◆ DATA EXTRACT:
☆ ☆ ☆ ☆ ☆ ☆ ☆

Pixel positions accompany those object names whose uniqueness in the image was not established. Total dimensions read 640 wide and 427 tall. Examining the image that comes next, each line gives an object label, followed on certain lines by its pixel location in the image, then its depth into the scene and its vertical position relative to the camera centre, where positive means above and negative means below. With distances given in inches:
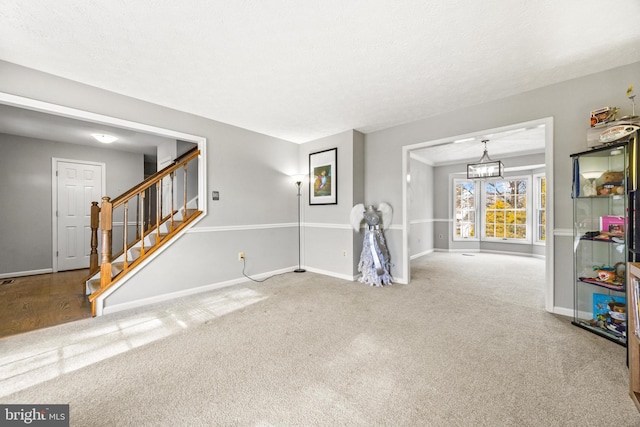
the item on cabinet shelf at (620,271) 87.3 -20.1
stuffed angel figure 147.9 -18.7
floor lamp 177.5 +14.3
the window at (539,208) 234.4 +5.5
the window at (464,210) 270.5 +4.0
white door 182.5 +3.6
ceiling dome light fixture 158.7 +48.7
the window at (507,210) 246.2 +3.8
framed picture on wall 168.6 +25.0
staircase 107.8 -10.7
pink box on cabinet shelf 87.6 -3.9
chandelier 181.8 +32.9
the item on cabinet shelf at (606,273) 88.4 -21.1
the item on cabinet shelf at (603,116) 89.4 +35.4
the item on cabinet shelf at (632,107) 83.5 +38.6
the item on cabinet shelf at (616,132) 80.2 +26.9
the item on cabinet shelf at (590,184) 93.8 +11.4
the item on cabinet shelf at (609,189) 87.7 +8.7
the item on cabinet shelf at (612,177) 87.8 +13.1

☆ ☆ ☆ ☆ ☆ ☆ ☆

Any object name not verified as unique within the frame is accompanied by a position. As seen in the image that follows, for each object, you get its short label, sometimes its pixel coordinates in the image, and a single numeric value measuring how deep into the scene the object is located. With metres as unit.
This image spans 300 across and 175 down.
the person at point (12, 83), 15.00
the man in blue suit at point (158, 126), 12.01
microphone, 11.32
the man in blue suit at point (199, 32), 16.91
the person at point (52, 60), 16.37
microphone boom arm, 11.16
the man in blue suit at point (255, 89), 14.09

☆ ☆ ☆ ☆ ☆ ☆ ☆

◆ DIRECTIONS FOR THIS TASK: From the data above, return every line from the line that has "microphone, 11.32" up to and including the line that has "the man in blue suit at point (255, 89), 14.09", exactly.

◆ TASK RESULT:
microphone, 11.32
the man in blue suit at point (199, 32), 16.91
the person at point (52, 60), 16.37
microphone boom arm, 11.16
the man in blue suit at point (255, 89), 14.09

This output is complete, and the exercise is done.